● **YOUR OBJECTIVE**: The expected answer holds every line from the first line of the data below through the line containing "cells are negative", exactly as written, and no other line.

[Records drawn from a dataset]
● ● ●

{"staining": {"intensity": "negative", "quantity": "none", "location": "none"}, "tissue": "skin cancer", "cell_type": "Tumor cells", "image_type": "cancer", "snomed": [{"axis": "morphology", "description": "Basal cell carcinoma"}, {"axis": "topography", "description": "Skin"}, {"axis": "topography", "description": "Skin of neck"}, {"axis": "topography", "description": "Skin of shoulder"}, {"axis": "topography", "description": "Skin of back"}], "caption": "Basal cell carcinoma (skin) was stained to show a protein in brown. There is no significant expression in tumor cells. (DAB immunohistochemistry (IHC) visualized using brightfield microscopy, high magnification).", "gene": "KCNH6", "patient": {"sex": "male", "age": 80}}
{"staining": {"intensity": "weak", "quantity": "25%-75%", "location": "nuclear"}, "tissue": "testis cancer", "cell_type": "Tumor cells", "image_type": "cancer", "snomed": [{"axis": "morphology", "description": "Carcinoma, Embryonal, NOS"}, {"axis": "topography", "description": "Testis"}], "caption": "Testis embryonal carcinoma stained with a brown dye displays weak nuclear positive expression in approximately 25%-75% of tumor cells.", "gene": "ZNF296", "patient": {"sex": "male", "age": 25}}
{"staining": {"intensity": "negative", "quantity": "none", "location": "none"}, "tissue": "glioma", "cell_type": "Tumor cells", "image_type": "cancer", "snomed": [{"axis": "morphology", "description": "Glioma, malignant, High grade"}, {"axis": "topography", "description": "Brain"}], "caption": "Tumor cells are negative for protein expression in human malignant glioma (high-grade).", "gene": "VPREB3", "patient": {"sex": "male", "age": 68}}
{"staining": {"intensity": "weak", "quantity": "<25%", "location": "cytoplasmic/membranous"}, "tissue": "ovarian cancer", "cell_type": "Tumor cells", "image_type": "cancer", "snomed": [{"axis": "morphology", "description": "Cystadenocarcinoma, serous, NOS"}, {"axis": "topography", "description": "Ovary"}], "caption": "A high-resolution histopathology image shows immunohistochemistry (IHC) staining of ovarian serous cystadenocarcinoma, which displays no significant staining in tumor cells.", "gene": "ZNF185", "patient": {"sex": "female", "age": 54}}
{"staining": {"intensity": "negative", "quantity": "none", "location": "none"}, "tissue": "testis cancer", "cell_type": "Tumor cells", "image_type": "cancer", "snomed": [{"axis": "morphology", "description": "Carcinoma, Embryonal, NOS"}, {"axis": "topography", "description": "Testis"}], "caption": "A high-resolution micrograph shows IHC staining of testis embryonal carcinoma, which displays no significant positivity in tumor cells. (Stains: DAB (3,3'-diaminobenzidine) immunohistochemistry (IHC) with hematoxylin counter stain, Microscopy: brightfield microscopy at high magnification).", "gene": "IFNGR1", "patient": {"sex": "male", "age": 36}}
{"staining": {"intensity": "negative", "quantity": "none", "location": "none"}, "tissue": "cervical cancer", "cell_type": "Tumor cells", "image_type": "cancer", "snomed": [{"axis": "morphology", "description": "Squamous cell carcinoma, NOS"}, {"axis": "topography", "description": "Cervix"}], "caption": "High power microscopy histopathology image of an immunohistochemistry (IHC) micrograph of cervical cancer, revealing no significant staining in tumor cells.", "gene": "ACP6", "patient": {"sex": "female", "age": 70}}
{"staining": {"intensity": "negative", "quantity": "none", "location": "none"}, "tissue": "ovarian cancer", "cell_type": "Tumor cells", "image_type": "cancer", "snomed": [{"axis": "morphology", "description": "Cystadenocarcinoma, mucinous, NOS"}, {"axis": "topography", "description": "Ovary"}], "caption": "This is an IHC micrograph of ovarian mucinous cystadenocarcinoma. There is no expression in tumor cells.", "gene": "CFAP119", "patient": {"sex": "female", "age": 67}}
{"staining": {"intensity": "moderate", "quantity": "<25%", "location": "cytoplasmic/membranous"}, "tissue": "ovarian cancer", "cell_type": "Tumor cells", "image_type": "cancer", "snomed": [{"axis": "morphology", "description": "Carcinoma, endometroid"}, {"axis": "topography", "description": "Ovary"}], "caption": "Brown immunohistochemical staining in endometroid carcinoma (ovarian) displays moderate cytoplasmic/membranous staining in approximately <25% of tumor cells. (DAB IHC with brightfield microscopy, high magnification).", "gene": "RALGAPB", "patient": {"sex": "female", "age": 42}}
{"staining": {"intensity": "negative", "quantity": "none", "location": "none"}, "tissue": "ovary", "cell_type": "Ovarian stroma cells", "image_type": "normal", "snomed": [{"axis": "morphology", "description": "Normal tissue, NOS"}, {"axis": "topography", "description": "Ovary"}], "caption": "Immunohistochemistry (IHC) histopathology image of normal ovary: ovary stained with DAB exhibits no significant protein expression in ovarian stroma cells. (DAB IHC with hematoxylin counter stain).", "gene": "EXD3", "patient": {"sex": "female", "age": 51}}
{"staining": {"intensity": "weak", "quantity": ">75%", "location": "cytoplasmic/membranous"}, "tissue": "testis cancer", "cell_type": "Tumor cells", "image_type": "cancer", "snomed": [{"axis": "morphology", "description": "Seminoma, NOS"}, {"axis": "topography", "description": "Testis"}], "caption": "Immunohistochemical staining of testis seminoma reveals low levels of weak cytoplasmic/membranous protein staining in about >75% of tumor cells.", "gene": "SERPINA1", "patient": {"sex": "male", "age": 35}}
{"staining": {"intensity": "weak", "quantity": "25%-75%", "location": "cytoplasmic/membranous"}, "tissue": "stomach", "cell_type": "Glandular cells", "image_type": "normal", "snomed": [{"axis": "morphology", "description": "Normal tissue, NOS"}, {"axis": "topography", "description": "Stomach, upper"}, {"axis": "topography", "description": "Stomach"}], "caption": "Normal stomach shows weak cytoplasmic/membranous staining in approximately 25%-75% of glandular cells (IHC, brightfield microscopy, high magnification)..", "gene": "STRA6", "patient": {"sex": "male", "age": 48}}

● ● ●

● **TASK OUTPUT**:
{"staining": {"intensity": "negative", "quantity": "none", "location": "none"}, "tissue": "skin cancer", "cell_type": "Tumor cells", "image_type": "cancer", "snomed": [{"axis": "morphology", "description": "Basal cell carcinoma"}, {"axis": "topography", "description": "Skin"}, {"axis": "topography", "description": "Skin of neck"}, {"axis": "topography", "description": "Skin of shoulder"}, {"axis": "topography", "description": "Skin of back"}], "caption": "Basal cell carcinoma (skin) was stained to show a protein in brown. There is no significant expression in tumor cells. (DAB immunohistochemistry (IHC) visualized using brightfield microscopy, high magnification).", "gene": "KCNH6", "patient": {"sex": "male", "age": 80}}
{"staining": {"intensity": "weak", "quantity": "25%-75%", "location": "nuclear"}, "tissue": "testis cancer", "cell_type": "Tumor cells", "image_type": "cancer", "snomed": [{"axis": "morphology", "description": "Carcinoma, Embryonal, NOS"}, {"axis": "topography", "description": "Testis"}], "caption": "Testis embryonal carcinoma stained with a brown dye displays weak nuclear positive expression in approximately 25%-75% of tumor cells.", "gene": "ZNF296", "patient": {"sex": "male", "age": 25}}
{"staining": {"intensity": "negative", "quantity": "none", "location": "none"}, "tissue": "glioma", "cell_type": "Tumor cells", "image_type": "cancer", "snomed": [{"axis": "morphology", "description": "Glioma, malignant, High grade"}, {"axis": "topography", "description": "Brain"}], "caption": "Tumor cells are negative for protein expression in human malignant glioma (high-grade).", "gene": "VPREB3", "patient": {"sex": "male", "age": 68}}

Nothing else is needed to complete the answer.